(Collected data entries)
========
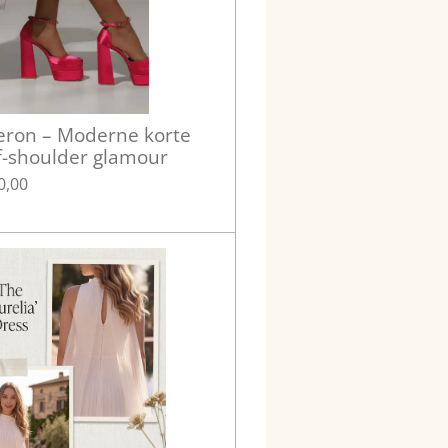
heron – Moderne korte
f-shoulder glamour
0,00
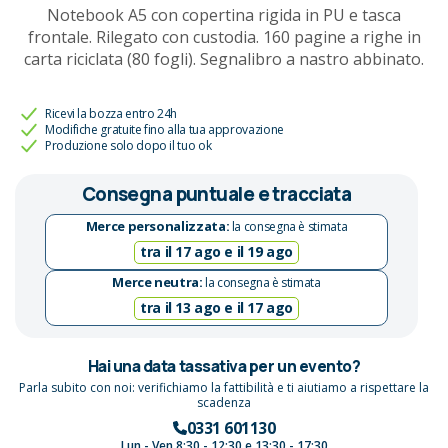
Notebook A5 con copertina rigida in PU e tasca
frontale. Rilegato con custodia. 160 pagine a righe in
carta riciclata (80 fogli). Segnalibro a nastro abbinato.
Ricevi la bozza entro 24h
Modifiche gratuite fino alla tua approvazione
Produzione solo dopo il tuo ok
Consegna puntuale e tracciata
Merce personalizzata:
la consegna è stimata
tra il 17 ago e il 19 ago
Merce neutra:
la consegna è stimata
tra il 13 ago e il 17 ago
Hai una data tassativa per un evento?
Parla subito con noi: verifichiamo la fattibilità e ti aiutiamo a rispettare la
scadenza
0331 601130
Lun - Ven 8:30 - 12:30 e 13:30 - 17:30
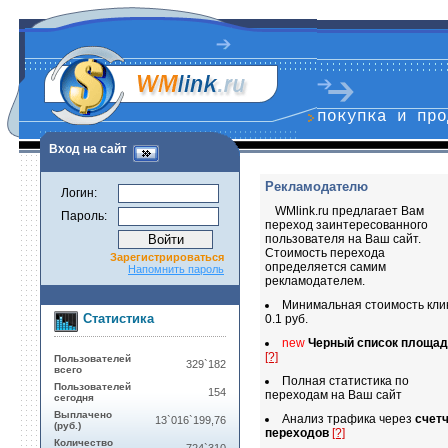
покупка и про
Вход на сайт
Рекламодателю
Логин:
WMlink.ru предлагает Вам
Пароль:
переход заинтересованного
пользователя на Ваш сайт.
Стоимость перехода
Зарегистрироваться
определяется самим
Напомнить пароль
рекламодателем.
Минимальная стоимость кли
Статистика
0.1 руб.
new
Черный список площад
[?]
Пользователей
329`182
всего
Полная статистика по
Пользователей
154
переходам на Ваш сайт
сегодня
Выплачено
Анализ трафика через
счет
13`016`199,76
(руб.)
переходов
[?]
Количество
========
**TASK DESCRIPTION:**
What is needed is an exact reprint of every entry, pictures excluded.

**PROBLEM SOLUTION:**
heron – Moderne korte
f-shoulder glamour
0,00
Notebook A5 con copertina rigida in PU e tasca
frontale. Rilegato con custodia. 160 pagine a righe in
carta riciclata (80 fogli). Segnalibro a nastro abbinato.
Ricevi la bozza entro 24h
Modifiche gratuite fino alla tua approvazione
Produzione solo dopo il tuo ok
Consegna puntuale e tracciata
Merce personalizzata:
la consegna è stimata
tra il 17 ago e il 19 ago
Merce neutra:
la consegna è stimata
tra il 13 ago e il 17 ago
Hai una data tassativa per un evento?
Parla subito con noi: verifichiamo la fattibilità e ti aiutiamo a rispettare la
scadenza
0331 601130
Lun - Ven 8:30 - 12:30 e 13:30 - 17:30
покупка и про
Вход на сайт
Рекламодателю
Логин:
WMlink.ru предлагает Вам
Пароль:
переход заинтересованного
пользователя на Ваш сайт.
Стоимость перехода
Зарегистрироваться
определяется самим
Напомнить пароль
рекламодателем.
Минимальная стоимость кли
Статистика
0.1 руб.
new
Черный список площад
[?]
Пользователей
329`182
всего
Полная статистика по
Пользователей
154
переходам на Ваш сайт
сегодня
Выплачено
Анализ трафика через
счет
13`016`199,76
(руб.)
переходов
[?]
Количество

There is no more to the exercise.